In fact, when it comes to chemical and biological agents of death, it's hard to tell the good guys from the bad guys.
The United States and several close allies are sitting on huge stockpiles of lethal gases, plagues and poisons, these nations concede under the terms of a new treaty. Even with the best of intentions, it's going to be tough to keep some countries' stockpiles out of the hands of terrorists, criminal gangs or rival nations.
American officials make an international brouhaha out of suspicions that Iraq has a chemical and biological weapons program, but say very little - at least out loud - about friendly nations such as Israel that are suspected of having similar programs.
''This is all part of a larger geopolitical process,'' said Javed Ali, author of a recent book on the worldwide spread of chemical and biological weapons. ''We make a big deal about Iraq, but we don't bang on the heads of other countries as much. We have different political relationships with them.''
According to U.S. intelligence sources, about 20 countries around the world probably have, or are developing, chemical weapons, mostly gases that attack the lungs, bloodstream or nervous system. Seven powerful countries - the United States, Russia, Great Britain, France, India, China and Japan - have admitted having such weapons.
Countries around the world are hurrying to comply with the international Chemical Weapons Convention, which went into effect in April. The treaty, signed by 167 countries and fully in effect in 104 of them, requires the countries that take part to disclose their chemical weapons stockpiles, get rid of them, close down the plants where they were made, and submit to rigorous international inspections.
Why would a country like Iran, which signed up this month, submit to such a deal? Because the treaty has a powerful incentive: Any country that has not ratified the chemical weapons convention by May 2000 will be barred from importing or exporting the chemicals used to make them.
Some of the ingredients to be banned are obscure substances that have no known use except to sicken or kill plants, animals and people. But others are the basic ingredients of everything from fertilizer to makeup and ink.
No country can do without chemicals such as phosphorus, chlorine and sulfur, said weapons expert Amy Smithson of the nonprofit Stimson Institute, a defense think tank in Washington.
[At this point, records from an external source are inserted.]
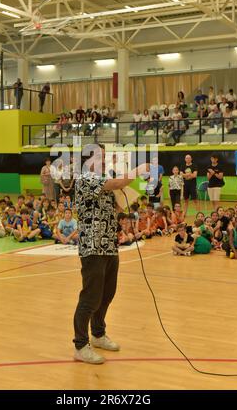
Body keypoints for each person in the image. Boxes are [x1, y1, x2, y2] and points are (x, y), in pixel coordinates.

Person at [73, 145, 149, 364]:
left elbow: (118, 206)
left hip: (109, 245)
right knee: (90, 298)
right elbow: (117, 183)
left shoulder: (102, 181)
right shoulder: (85, 178)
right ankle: (80, 345)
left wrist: (127, 195)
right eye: (101, 157)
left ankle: (97, 334)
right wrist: (138, 170)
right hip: (93, 247)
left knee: (107, 294)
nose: (106, 161)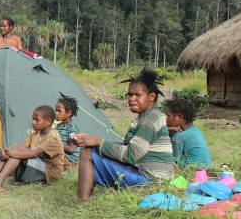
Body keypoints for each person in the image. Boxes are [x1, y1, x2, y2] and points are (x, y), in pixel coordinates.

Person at [74, 68, 173, 202]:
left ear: (151, 96)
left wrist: (97, 141)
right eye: (130, 95)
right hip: (153, 178)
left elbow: (130, 155)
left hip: (152, 181)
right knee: (93, 151)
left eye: (137, 95)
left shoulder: (151, 118)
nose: (132, 99)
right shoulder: (146, 117)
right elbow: (127, 146)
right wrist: (92, 142)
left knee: (87, 154)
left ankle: (82, 202)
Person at [0, 105, 64, 192]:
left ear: (48, 121)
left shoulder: (53, 137)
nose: (33, 122)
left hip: (49, 172)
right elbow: (22, 147)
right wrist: (5, 151)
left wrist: (11, 153)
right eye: (33, 119)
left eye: (37, 120)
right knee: (15, 147)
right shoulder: (36, 133)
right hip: (36, 167)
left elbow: (34, 154)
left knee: (16, 152)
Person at [165, 98, 212, 170]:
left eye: (168, 116)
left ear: (179, 117)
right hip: (206, 172)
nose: (166, 119)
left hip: (191, 175)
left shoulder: (179, 137)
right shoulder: (196, 131)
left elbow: (172, 165)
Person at [54, 96, 80, 167]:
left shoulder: (72, 128)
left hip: (69, 158)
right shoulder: (59, 126)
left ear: (69, 113)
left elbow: (71, 149)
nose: (56, 113)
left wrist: (55, 144)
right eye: (56, 110)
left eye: (59, 111)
Developing countries can't make all the chemicals they need and have to buy them; developed nations have huge industries devoted to exporting them.
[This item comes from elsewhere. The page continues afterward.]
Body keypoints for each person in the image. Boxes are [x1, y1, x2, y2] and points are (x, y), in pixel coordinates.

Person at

Biological weapons are even harder to control. A treaty that bans their use has been on the books since 1972. But experts say it's toothless because it doesn't make any provisions for enforcement. And it contains a big loophole: Any nation can do whatever it takes to defend itself against biological or chemical attack.
''There's no way to tell whether you're manufacturing something for offensive or defensive purposes,'' Ali said. ''It's only when you get to the weapon-building stage that you can tell the difference. And even then it's impossible to tell by satellite surveillance. You need to have someone in the lab or the weapons plant.
''There's really no way to verify whether a country is cheating.''
The club of nations suspected of making biological weapons is confined to Asia and the Middle East. China, Taiwan and North Korea are commonly cited in congressional testimony and government reports. So are Egypt, Israel, Iran, Iraq, Syria and Libya.